International Hippie experts are at odds over the causes, but all agree that the once thriving Hippie population of San Pedro de Atitlán is in serious decline.
Bernard Simpkins of the International Hippie Observational Consortium (IHOC) stated at a recent press conference that, “…unless radical steps are taken to support the San Pedro Hippie, this once noble creature my go the way of the dodo bird and the digitally animated polar bear.”
The press conference came at the end of a creatively planned – but poorly organized – three day “World Hippie Forum.”
“We really should have thought about sanitation. I mean, our field of expertise is the legendarily dirty Hippie… you’d think that we wouldn’t have missed that one…” said Simpkins.
On the Streets:
On Saturday, forum participants interacted with several dozen common street Hippies that had been trapped for the event. Simpkins assured this interviewer that no Hippies were harmed in the course of their capture.
“We used a standard hash-tar box trap,” he said as he flipped a piece of banana bread into one of the Hippie’s mouths. “Both IHOC and the WHF have taken a strong stand against any form of Dredlock trapping. We’re here to protect the Hippies, not harm them.”
Simpkins paused, scratched a Hippie behind the ears and said, “Beautiful creatures, aren’t they? They’ll be given a full physical, tagged and then released Monday morning.”
When asked by a passerby why, exactly, one would want to preserve the Hippie population of San Pedro, Simpkins went on the offensive.

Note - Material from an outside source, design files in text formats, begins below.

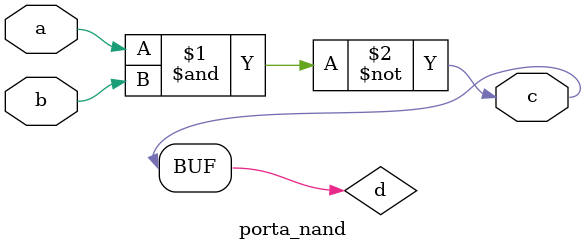
<source format=sv>
module porta_nand(
    input a, b,
    output c,
);
    nand(c, a, b);
    assign c = d;
endmodule

</source>
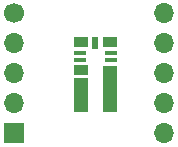
<source format=gts>
%TF.GenerationSoftware,KiCad,Pcbnew,(5.1.6-0-10_14)*%
%TF.CreationDate,2022-03-22T21:21:40-04:00*%
%TF.ProjectId,MPPT Chip,4d505054-2043-4686-9970-2e6b69636164,v01*%
%TF.SameCoordinates,Original*%
%TF.FileFunction,Soldermask,Top*%
%TF.FilePolarity,Negative*%
%FSLAX46Y46*%
G04 Gerber Fmt 4.6, Leading zero omitted, Abs format (unit mm)*
G04 Created by KiCad (PCBNEW (5.1.6-0-10_14)) date 2022-03-22 21:21:40*
%MOMM*%
%LPD*%
G01*
G04 APERTURE LIST*
%ADD10C,1.700000*%
%ADD11O,1.700000X1.700000*%
%ADD12R,1.700000X1.700000*%
%ADD13R,1.213000X3.963000*%
%ADD14R,1.213000X2.862999*%
%ADD15R,1.213000X0.825000*%
%ADD16R,1.038000X0.325000*%
%ADD17R,0.625000X1.038000*%
%ADD18R,1.213000X0.962000*%
G04 APERTURE END LIST*
D10*
%TO.C,J1*%
X68272660Y-91203780D03*
D11*
X80972660Y-91203780D03*
X68272660Y-93743780D03*
X80972660Y-93743780D03*
X68272660Y-96283780D03*
X80972660Y-96283780D03*
X68272660Y-98823780D03*
X80972660Y-98823780D03*
D12*
X68272660Y-101363780D03*
D11*
X80972660Y-101363780D03*
%TD*%
D13*
%TO.C,U0*%
X76339700Y-97576640D03*
D14*
X73952700Y-98126640D03*
D15*
X73952700Y-96007640D03*
D16*
X76427200Y-95157640D03*
X76427200Y-94557640D03*
X73865200Y-95157640D03*
X73865200Y-94557640D03*
D17*
X75146700Y-93677140D03*
D18*
X76340700Y-93639140D03*
X73952700Y-93639140D03*
%TD*%
M02*

</source>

“Why?” he shouted, “Why do people consider these glorious animals to be nothing more than pests or vermin?” Pointing directly at the questioner, and with a look of righteous zealotry in his eyes, Simpkins issued a challenge. “Name for me one, just one animal that is as adept at co-opting and trivializing the traditions and art forms of non-Western cultures as the Hippie? Think about the thigh band tattoo once found exclusively on the Marquesian Islands that told of a family’s battle history? What of the Celtic braid, first used by Irish artists to represent the unending indefinable? Or the Navaho dream catcher? Without the intervention of the hippie, these cultural signifiers would have maintained their meaning, their significance. But now, they are widely available to the global human population, bereft of their unnecessary baggage and significance. The noble Hippie, transforms any society it touches. It commodifies culture! It brings the world to you!”
The questioner looked in this reporter’s direction, rolled his eyes and made a swirly motion around his ear with his right index finger before proceeding to walk down the hill, away from the press conference, and into the first bar he passed.
Sightings:
On Sunday evening several members of the Venezuelan delegation reported a sighting of four wild adolescent male Hippies playing hacky-sack, laughing, and repeatedly brushing their hair out of their eyes.
Parker Gorman, an expert on the Central Asian Desert Hippie claimed to have communicated with a mid-twenties, female Israeli Hippie. However, his claims to have “gotten her cell number” were viewed with deep suspicion when Gorman failed to convincingly imitate their distinctively call when challenged by other experts.
Three representatives of the Coalition for the Renaming of Children Victimized by Hippie Mom’s were observed from afar while they were counseling two local Hippie pups, Star Rover Berkowitz and Forest Oak Isaacson.
In the Conference Rooms:
While events on the street were, by turns, baffling and colorful, pungent and poignant, inside the chamber’s darkened conference rooms real work was being done.